Deep Learning Models

Deep Learning Models (dlm) is a repo for building supervised, PyTorch-based, deep learning models with simple, Keras-like, interfaces. Designed with adversarial machine learning in mind, dlm makes it easy to train and evaluate the performance of models on clean inputs and adversarial examples. This repo is, by design, to be interoperable with the following datasets and attacks (for adversarial training) repos (which are all based on PyTorch). Some features of this repo include optimal templates for datasets, automatic batch sizing to prevent OOM errors on GPUs, pretrained models, implicit support for adversarial training, among others. All of the information you need to start using this repo is contained within this one ReadMe, ordered by complexity (No need to parse through any ReadTheDocs documentation).

Table of Contents

Quick Start

While I recommend using the datasets repo, it should be trivial to bring your own data. The only notable difference between this repo and other deep learning libraries is that it assumes all inputs are flattened, including images; CNNClassifier objects accept a shape argument on initialization that is used with torch.nn.Unflatten to ensure tensors have the correct shape prior to applying convolutions. Using the attacks repo makes it easy to perform adversarial training with custom attacks (versus bringing your own algorithms). Finally, I recommend installing an editable version of this repo via pip install -e. Afterwards, you can train a simple CNN on MNIST with PGD-based adversarial training as follows:

import aml
import dlm
import mlds
import torch

# load data
mnist = mlds.mnist
x_train = torch.from_numpy(mnist.train.data)
y_train = torch.from_numpy(mnist.train.labels).long()
x_test = torch.from_numpy(mnist.test.data)
y_test = torch.from_numpy(mnist.test.labels).long()
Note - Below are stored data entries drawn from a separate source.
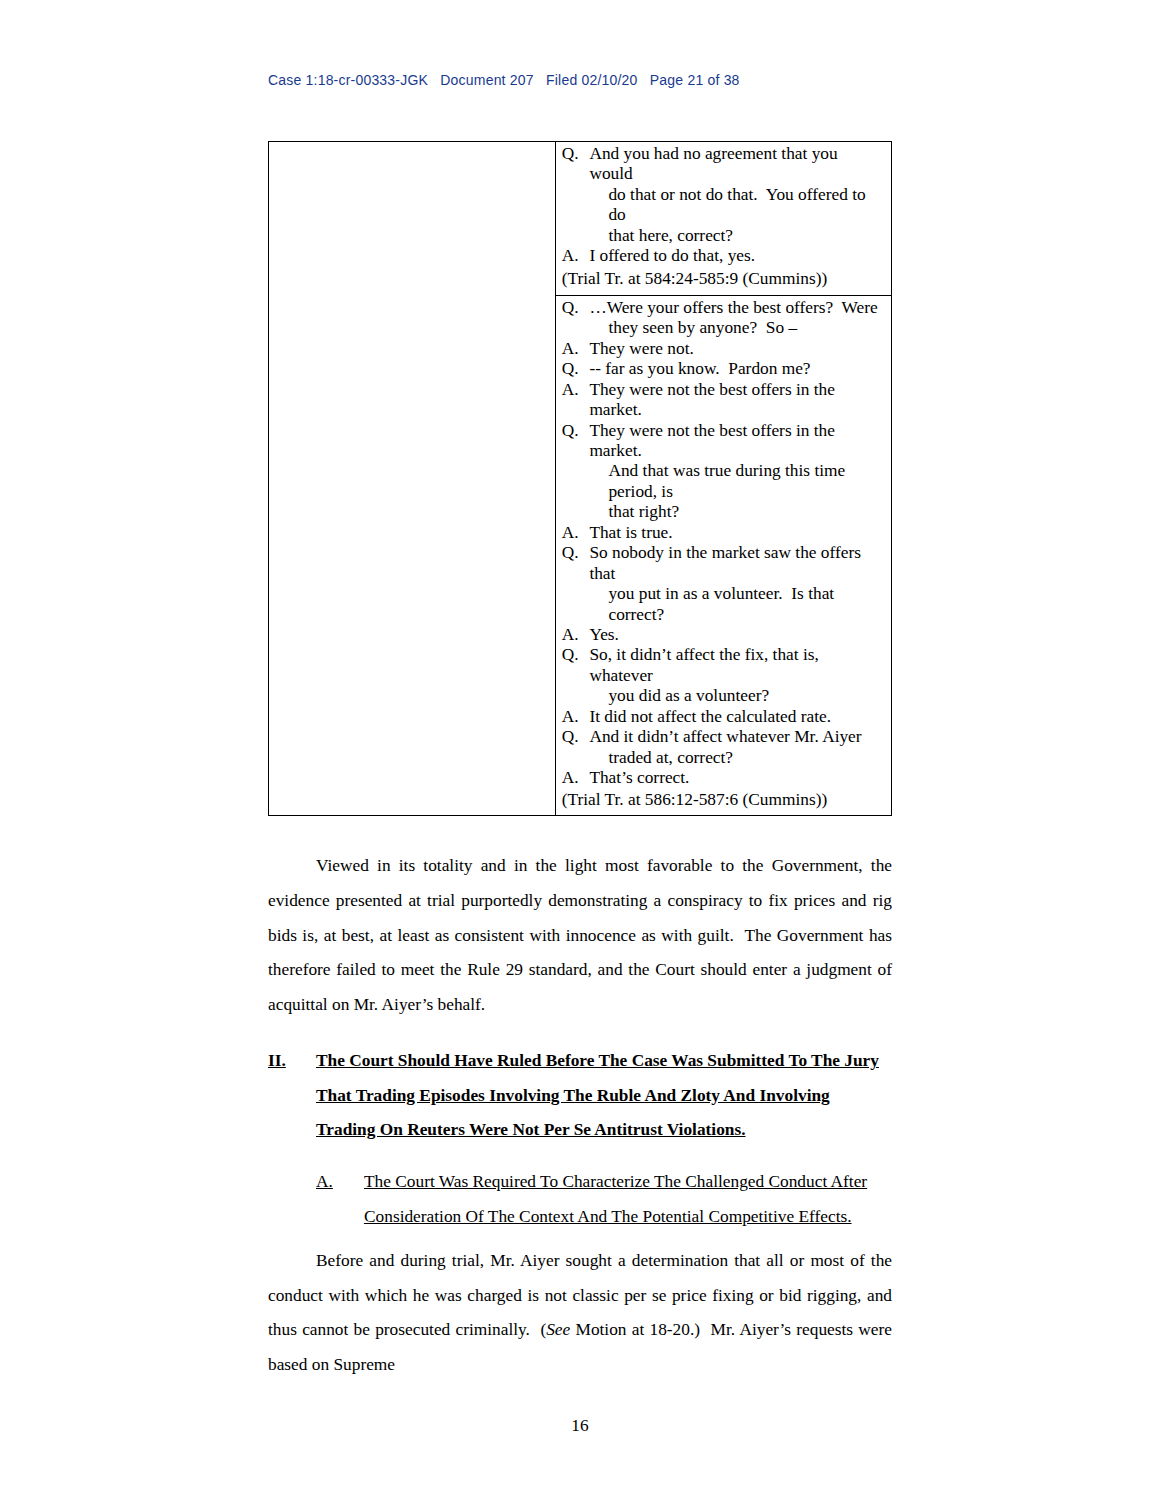Case 1:18-cr-00333-JGK Document 207 Filed 02/10/20 Page 21 of 38
| | Q. And you had no agreement that you would do that or not do that. You offered to do that here, correct? A. I offered to do that, yes. (Trial Tr. at 584:24-585:9 (Cummins)) Q. …Were your offers the best offers? Were they seen by anyone? So – A. They were not. Q. -- far as you know. Pardon me? A. They were not the best offers in the market. Q. They were not the best offers in the market. And that was true during this time period, is that right? A. That is true. Q. So nobody in the market saw the offers that you put in as a volunteer. Is that correct? A. Yes. Q. So, it didn’t affect the fix, that is, whatever you did as a volunteer? A. It did not affect the calculated rate. Q. And it didn’t affect whatever Mr. Aiyer traded at, correct? A. That’s correct. (Trial Tr. at 586:12-587:6 (Cummins)) |
Viewed in its totality and in the light most favorable to the Government, the evidence presented at trial purportedly demonstrating a conspiracy to fix prices and rig bids is, at best, at least as consistent with innocence as with guilt. The Government has therefore failed to meet the Rule 29 standard, and the Court should enter a judgment of acquittal on Mr. Aiyer’s behalf.
II. The Court Should Have Ruled Before The Case Was Submitted To The Jury That Trading Episodes Involving The Ruble And Zloty And Involving Trading On Reuters Were Not Per Se Antitrust Violations.
A. The Court Was Required To Characterize The Challenged Conduct After Consideration Of The Context And The Potential Competitive Effects.
Before and during trial, Mr. Aiyer sought a determination that all or most of the conduct with which he was charged is not classic per se price fixing or bid rigging, and thus cannot be prosecuted criminally. (See Motion at 18-20.) Mr. Aiyer’s requests were based on Supreme
16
# instantiate and adversarially train a model
model = dlm.CNNClassifier(activation=torch.nn.ReLU,
            attack=aml.pgd,
            attack_params=dict(
               alpha=0.01,
               epochs=40,
               epsilon=0.3,
            ),
            conv_layers=(32, 64),
            dropout=0.0,
            hidden_layers=(1024,),
            kernel_size=1,
            learning_rate=1e-4,
            loss=torch.nn.CrossEntropyLoss,
            optimizer=torch.optim.Adam,
            optimizer_params={}
            scheduler=None,
            scheduler_params={},
            shape=(1, 28, 28),
)
model.fit(x_train, y_train)

# plot the model loss over the training epochs
model.res.plot(x="epoch", y="training_loss")

Other uses can be found in the examples directory.

Advanced Usage

Below are descriptions of some of the more subtle controls within this repo and complex use cases.

  • Adversarial training: When an aml.Attack (or Adversary) object is provided on model initialization, then models are adversarially trained. At this time, à la Mądry (sometimes called "PGD-AT") adversarial training is supported.

  • Auto-batch: RuntimeError: CUDA out of memory. errors are certainly in the running for the most common runtime error with deep learning backends like PyTorch (perhaps only second to RuntimeError: shape mismatch, but at least lazy modules are here to save us from that). Auto-batching is a feature within all dlm.models classes that attempts to find the maximal batch size for a specified memory utilization in three use scenarios: training, inference, and crafting adversarial examples. Upon model initialization, if auto_batch is nonzero, then, on fit, the find_max_batch subroutine is called. This subroutine performs binary search on GPU memory utilization (parameterized by auto_batch) over these three use cases with randomly generated data of varying batch sizes. Once the batch sizes are determined, training and inference stages subsequently batched to the appropriate size based on whether the model parameters are tracking gradients (batching for crafting needs to be handled manually, since computational graphs typically go beyond the model itself).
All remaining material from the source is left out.